One of these “advanced” weapons is the Prompt Global Strike program (PGS) that uses Peacemaker III ICBMs armed with conventional warheads to strike targets worldwide within an hour of launch. PGS has generated considerable controversy because of the possibility that a conventional missile might be mistaken for a nuclear attack. 

“World states will hardly accept a situation in which nuclear weapons disappear, but weapons that are no less destabilizing emerge in the hands of certain members of the international community,” said Russian Foreign Minister Sergi Lavrol April 6.  

The Russians gave in on their demand to withdraw an anti-missile system (ABM) from Europe, in part because at this point it doesn’t pose a threat to their missiles. But the parties may come to loggerheads in the future. Republicans in the Senate are pushing hard to build ABM systems, and the Russians made it clear that if those systems eventually pose a threat to its nuclear missile force, Moscow will withdraw from the treaty. 

The new agreement also failed to take nuclear weapons off of “hair trigger” mode, although the U.S. said it would try to find a way to increase the presidents “time frame” for making a launch decision.  

A number of arms control activists have hailed the agreement, which they see as creating momentum going into the May meetings on the NPT and a Washington conference on nuclear security. “This is a huge step forward in advancing the bipartisan nuclear security agenda that the President outlined in Prague in April 2009 to reduce the dangers posed by nuclear weapons,” said John Issacs, executive director of the Center for Arms Control and Non-Proliferation. 

“This treaty will send a powerful, unambiguous message to the rest of the world that the United States and Russia are serious about reducing the nuclear threat,” said Sean Meyers of the Union of Concerned Scientists.  

Others are not so certain. Meeting in Libya, a summit of the 22-member Arab League urged reviewing the NPT “in order to create a definitive plan for eliminating nuclear weapons development” and called for holding a UN conference on making the Middle East a “nuclear-weapons free zone.” All Arab states have signed the NPT. 

The League also asked the International Atomic Energy Agency, the UN’s nuclear watchdog, to “terminate its technical assistance programs in Israel if that country does not join the NPT and allow inspections to begin.” Israel is thought to have between 100 and 200 nuclear weapons. 
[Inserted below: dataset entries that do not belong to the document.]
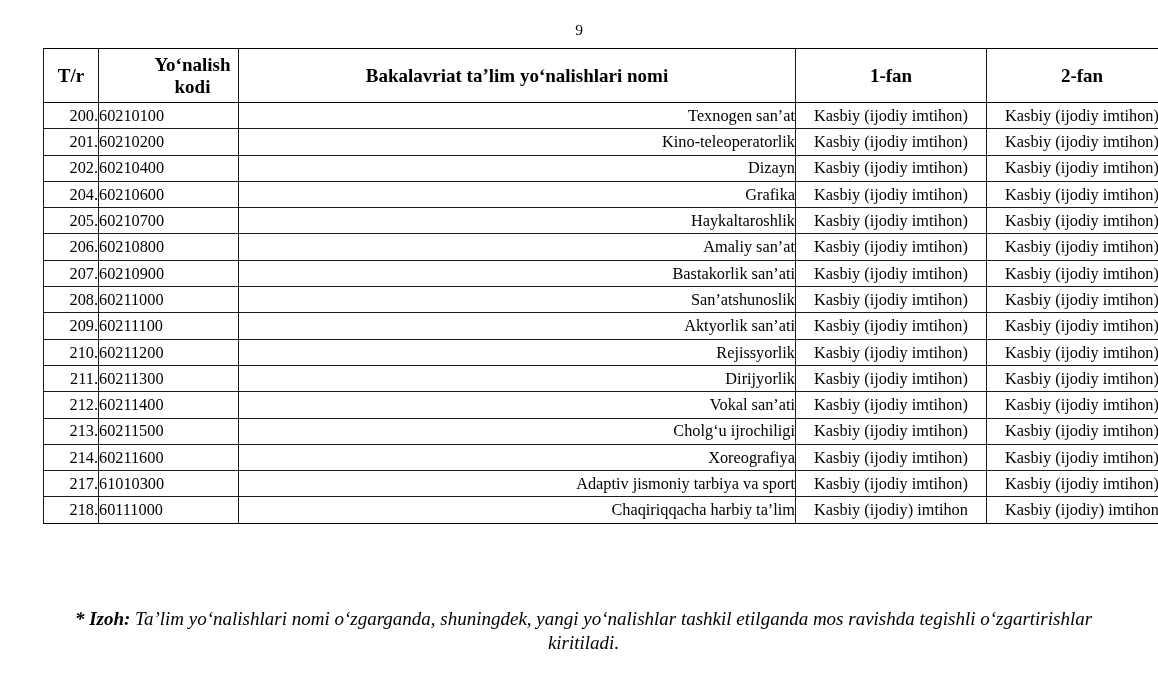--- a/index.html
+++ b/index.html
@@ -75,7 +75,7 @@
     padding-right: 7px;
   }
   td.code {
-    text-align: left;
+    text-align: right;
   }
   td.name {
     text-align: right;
The Egyptian, Badr, is also chair of the 118-member Non-Aligned Movement, and many of its members have expressed the same frustrations about what Badr calls “double standards and lack of political will.” 

The fact that the May conference will focus on the non-proliferation part of the NBT has caused growing resentment. Badr said he found it “puzzling” that the conference will target the obligations of non-nuclear states, rather than the failure of nuclear armed states to fulfill their obligations under Article VI. 
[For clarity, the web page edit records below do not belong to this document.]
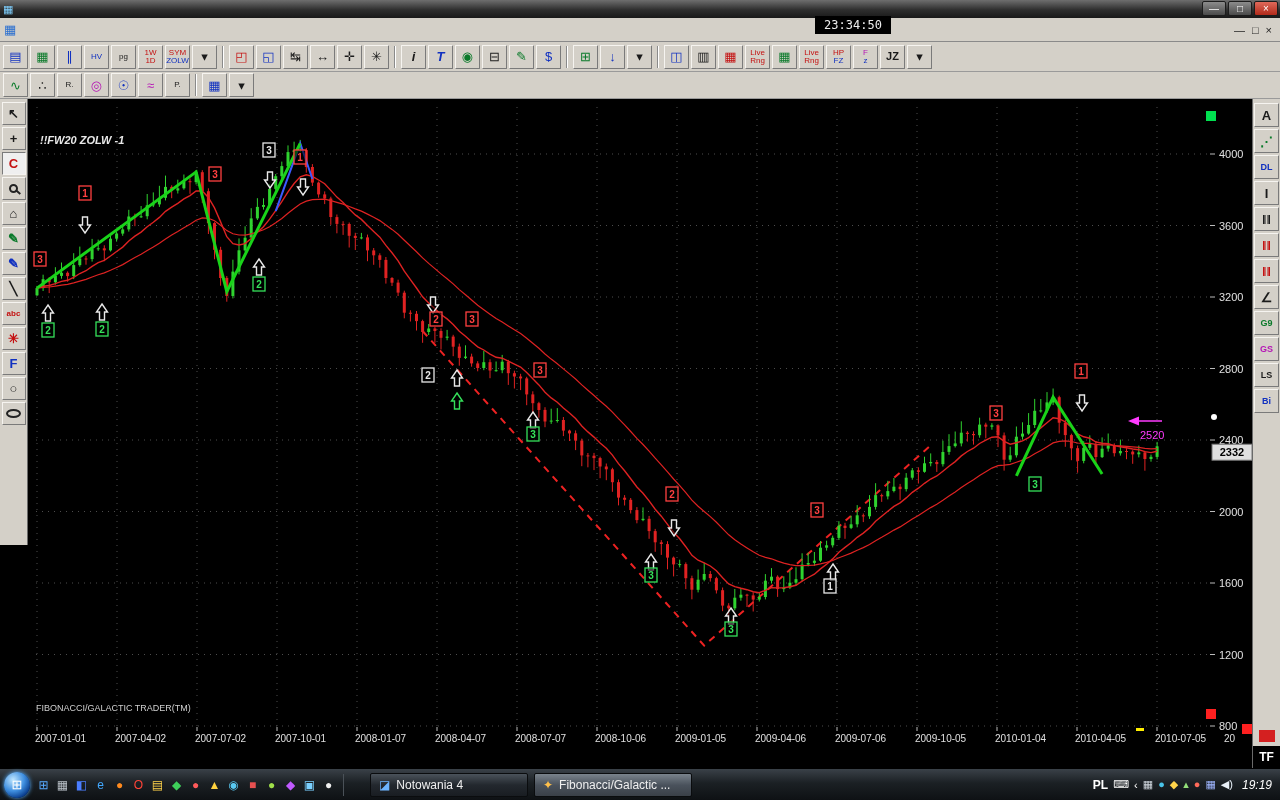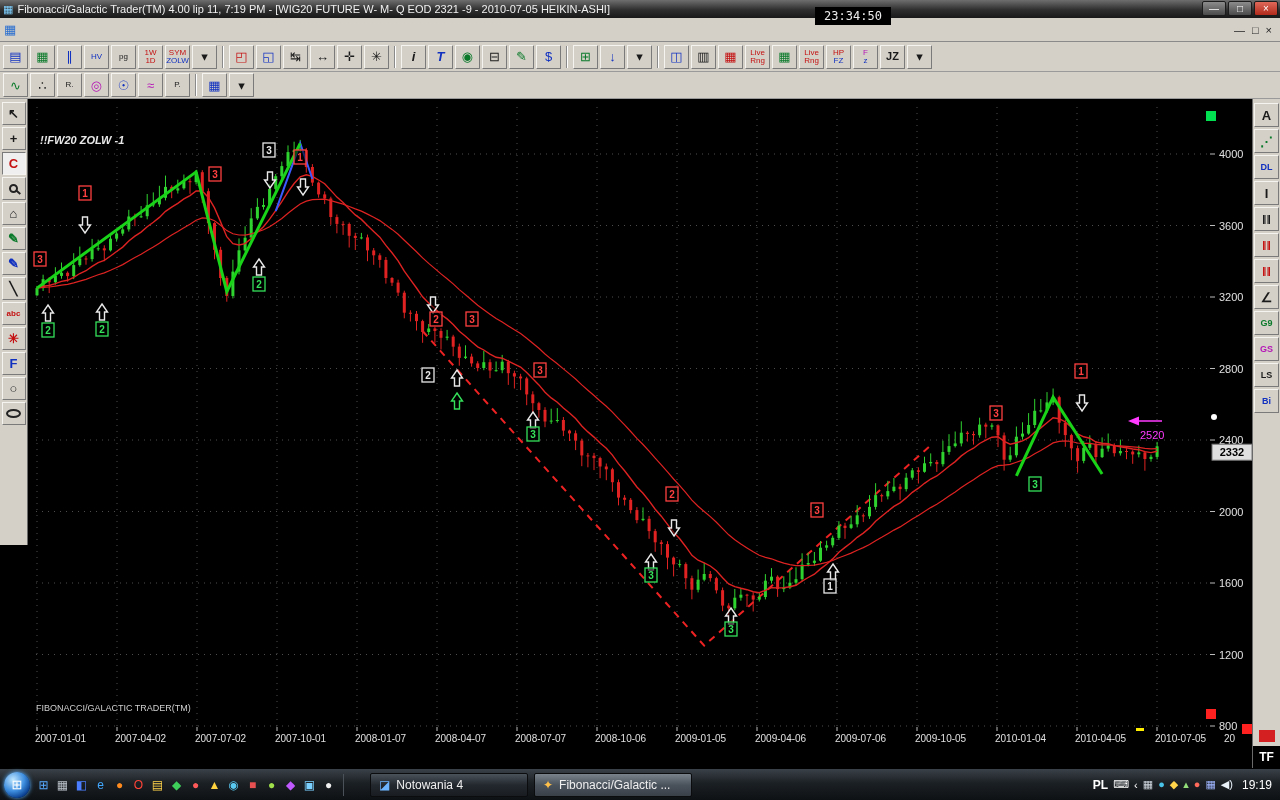--- a/index.html
+++ b/index.html
@@ -75,7 +75,6 @@
 
   <div class="titlebar">
     <span class="t-icon">▦</span>
-    <span class="t-text">Fibonacci/Galactic Trader(TM) 4.00 lip 11,  7:19 PM - [WIG20 FUTURE W- M- Q EOD  2321    -9 - 2010-07-05 HEIKIN-ASHI]</span>
     <span class="t-clock">23:34:50</span>
     <span class="t-controls">
       <span class="wbtn">—</span>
But the new agreement might create the momentum needed to tackle the hard issues of ridding the world of nuclear weapons and instituting general disarmament. The place to begin that process might be by reiterating the NPT’s preamble: “…in accordance with the Charter of the United Nations, States must refrain in their international relations from threat or use of force against the territorial integrity or political independence of any State.” Adherence to the preamble would not only make nuclear weapons superfluous, but also lay the groundwork for reducing military spending across the board, something the world spent about $2 trillion on this past year.